* _ABOUT THIS TASK_: Pictures stay out; everything else from the first line of the entries down through the line with "right elbow: (108, 468)" gets copied exactly.
########################################
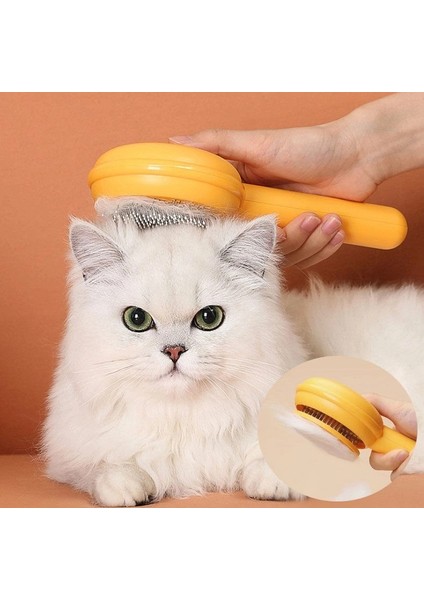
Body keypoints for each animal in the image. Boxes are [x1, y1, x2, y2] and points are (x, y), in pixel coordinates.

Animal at [42, 198, 424, 506]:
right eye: (136, 320)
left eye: (209, 318)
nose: (174, 351)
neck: (185, 417)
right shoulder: (76, 456)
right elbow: (108, 468)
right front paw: (127, 487)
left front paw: (270, 483)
########################################
* _YOUR RESPONSE_:
Body keypoints for each animal in the image. Boxes are [x1, y1, x2, y2] and points are (x, y), in pixel coordinates.

Animal at [42, 198, 424, 506]:
right eye: (136, 320)
left eye: (209, 318)
nose: (174, 351)
neck: (185, 417)
right shoulder: (76, 456)
right elbow: (108, 468)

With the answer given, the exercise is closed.